Staller Ends Career with Personal Best at NCAAs
One win away from receiving a bid to the NCAA Fencing Championship game, co-captain sabre Valentin Staller calmly stared down his opponent, No. 1 Max Stearns of Ohio State, and defeated him 15-13 for the upset victory.
Staller has had an illustrious career with the Crimson. He has been the calm, composed leader of a Harvard team that finished sixth at the NCAA Fencing Championships and second at the Ivy League Championships this season.
“He is very disciplined with his training,” said freshman epee Peregrine Badger. “He makes sure we are always working hard.”

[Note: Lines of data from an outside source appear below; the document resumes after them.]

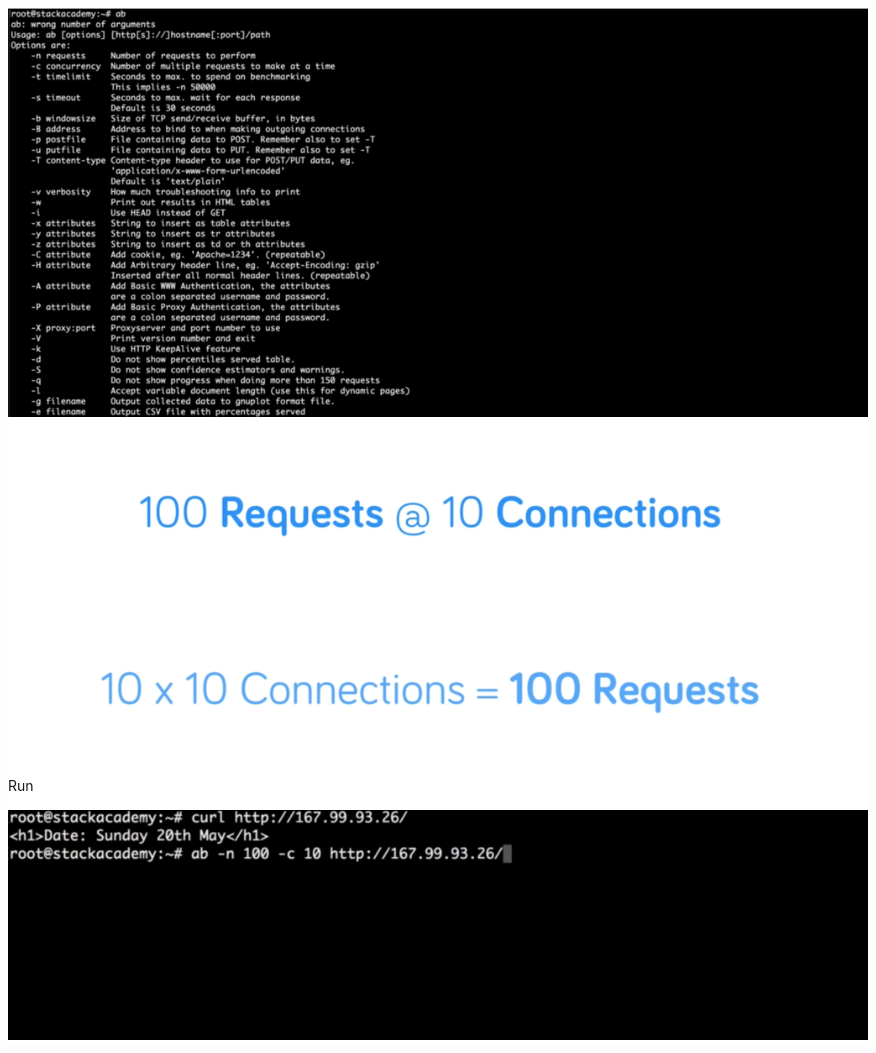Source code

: ![image-20201129233227470](nginx-fundamental.assets/image-20201129233227470.png)





![image-20201129233318882](nginx-fundamental.assets/image-20201129233318882.png)

![image-20201129233332949](nginx-fundamental.assets/image-20201129233332949.png)



Run

![image-20201129233441128](nginx-fundamental.assets/image-20201129233441128.png)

Saber events are different from epee and foil events in that points can be scored with touches from the top and side of the blade to any target from the waist-up, excluding both hands.

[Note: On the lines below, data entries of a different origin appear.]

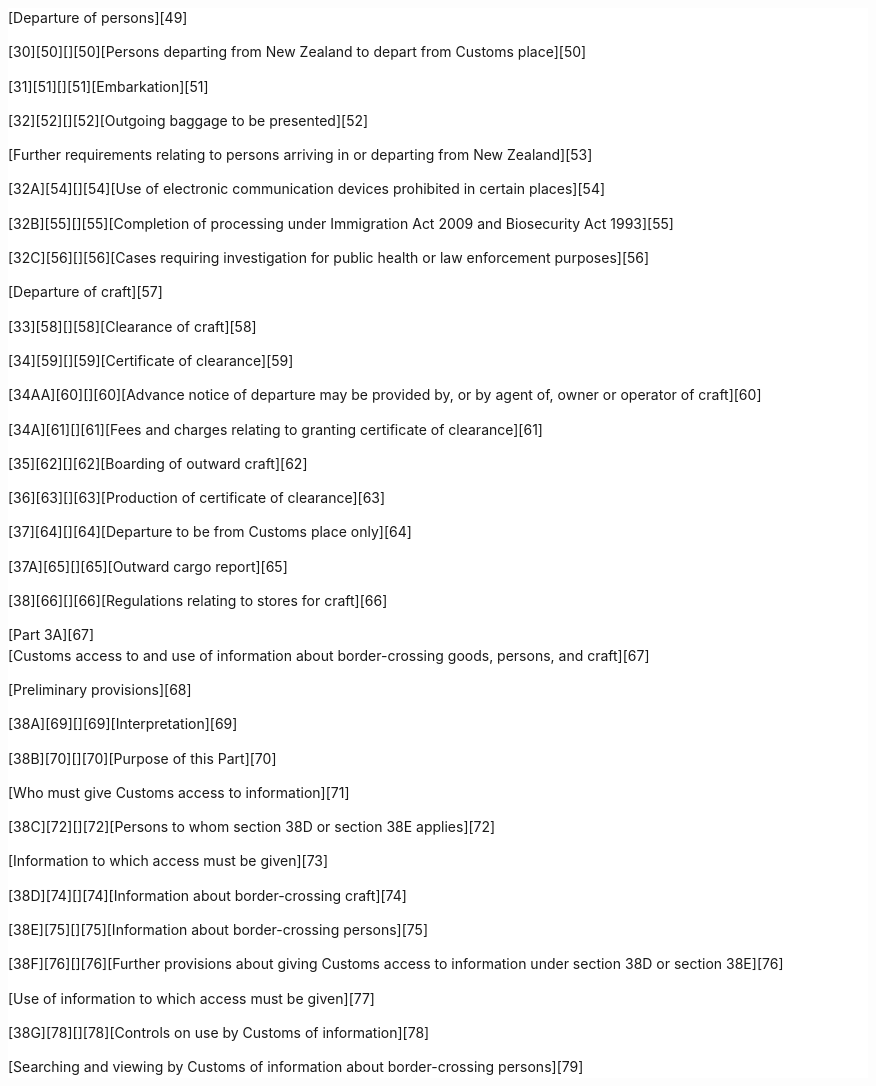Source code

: [Departure of persons][49]

[30][50][][50][Persons departing from New Zealand to depart from Customs place][50]

[31][51][][51][Embarkation][51]

[32][52][][52][Outgoing baggage to be presented][52]

[Further requirements relating to persons arriving in or departing from New Zealand][53]

[32A][54][][54][Use of electronic communication devices prohibited in certain places][54]

[32B][55][][55][Completion of processing under Immigration Act 2009 and Biosecurity Act 1993][55]

[32C][56][][56][Cases requiring investigation for public health or law enforcement purposes][56]

[Departure of craft][57]

[33][58][][58][Clearance of craft][58]

[34][59][][59][Certificate of clearance][59]

[34AA][60][][60][Advance notice of departure may be provided by, or by agent of, owner or operator of craft][60]

[34A][61][][61][Fees and charges relating to granting certificate of clearance][61]

[35][62][][62][Boarding of outward craft][62]

[36][63][][63][Production of certificate of clearance][63]

[37][64][][64][Departure to be from Customs place only][64]

[37A][65][][65][Outward cargo report][65]

[38][66][][66][Regulations relating to stores for craft][66]

[Part 3A][67]  
[Customs access to and use of information about border-crossing goods, persons, and craft][67]

[Preliminary provisions][68]

[38A][69][][69][Interpretation][69]

[38B][70][][70][Purpose of this Part][70]

[Who must give Customs access to information][71]

[38C][72][][72][Persons to whom section 38D or section 38E applies][72]

[Information to which access must be given][73]

[38D][74][][74][Information about border-crossing craft][74]

[38E][75][][75][Information about border-crossing persons][75]

[38F][76][][76][Further provisions about giving Customs access to information under section 38D or section 38E][76]

[Use of information to which access must be given][77]

[38G][78][][78][Controls on use by Customs of information][78]

[Searching and viewing by Customs of information about border-crossing persons][79]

The Old Field, N.Y. native started fencing when he was in middle school.
“On Long Island, there happens to be a high school league,” Staller said. “When I was in middle school I just decided to try out for the team. I made the team and then I got really into it. I got pretty competitive and I started going to national tournaments, and then I ended up here.”
With each passing year, Staller’s fencing accolades have only increased. As a freshman, he placed 15th at the NCAA Championships and as a sophomore, he placed ninth. At the Ivy League Championships during his freshman and sophomore years, Staller was chosen as a first team All-Ivy saber.
Last year, as a junior, Staller received All-American honors and All-Ivy second team honors. He finished ninth individually at the NCAA Fencing Championships and helped the Crimson to a fourth-place tie with Ohio State. This year, he was chosen as a first team All-Ivy player, finishing sixth in the saber field at the NCAA Northeast Regional event at Boston College. Staller was also featured in CollegeFencing360 as a “Primetime Performer.”
His sophomore teammate Lucas Lin attributes much of Staller’s success to his composure and unflappable personality.
“I think his success is largely a part of his mental game,” Lin said. “His ability to stay focused under pressure is a huge part of what the college game is about.”
Staller says that this season he has learned to better control his emotions on the strip.
“The nature of the sport can be pretty mentally draining,” Staller said. “It can be pretty stressful. When you are fencing for a team, you are really putting the team on your back. I’ve been working on just staying cool, keeping a clear head, and sticking with my decisions.”
Although Staller has been highly competitive throughout his time fencing sabre at Harvard, the biggest match of his fencing career was against No. 2 seed Aleksander Ochocki of Penn State in the championship bout of the NCAA tournament.
Staller would finish in second place individually in the men’s saber championship, falling to Ochocki, 15-11.
“It was a tough matchup for me,” Staller said. “I thought that I had a game plan that I could beat him with, but he kept willing himself that extra half inch.”
While Staller wasn’t able to claim the individual title in saber, his teammates insist that the senior sabre put forth a valiant effort.
“I think the [NCAA] Championships are the most competitive event of college fencing,” Badger said. “Our expectations are always down to earth. You have to put it all into perspective. Valentin coming in second was really incredible. You have to remember that [we] are playing some of the best people in the country, and in some cases some of the best people in the world.”
Staller hopes to continue fencing after graduation at the international level and is currently training to attend the USA National Championships in April.
“Overall, this tournament was rather bittersweet for me. I’m really sad that my fencing career here at Harvard has come to a close,” Staller said. “I’ve definitely had my ups and downs, but I was really happy to have finished my career with my strongest result. Fencing has definitely been one of the best parts of my Harvard experience, and I cannot imagine what my time here would have been like without it.”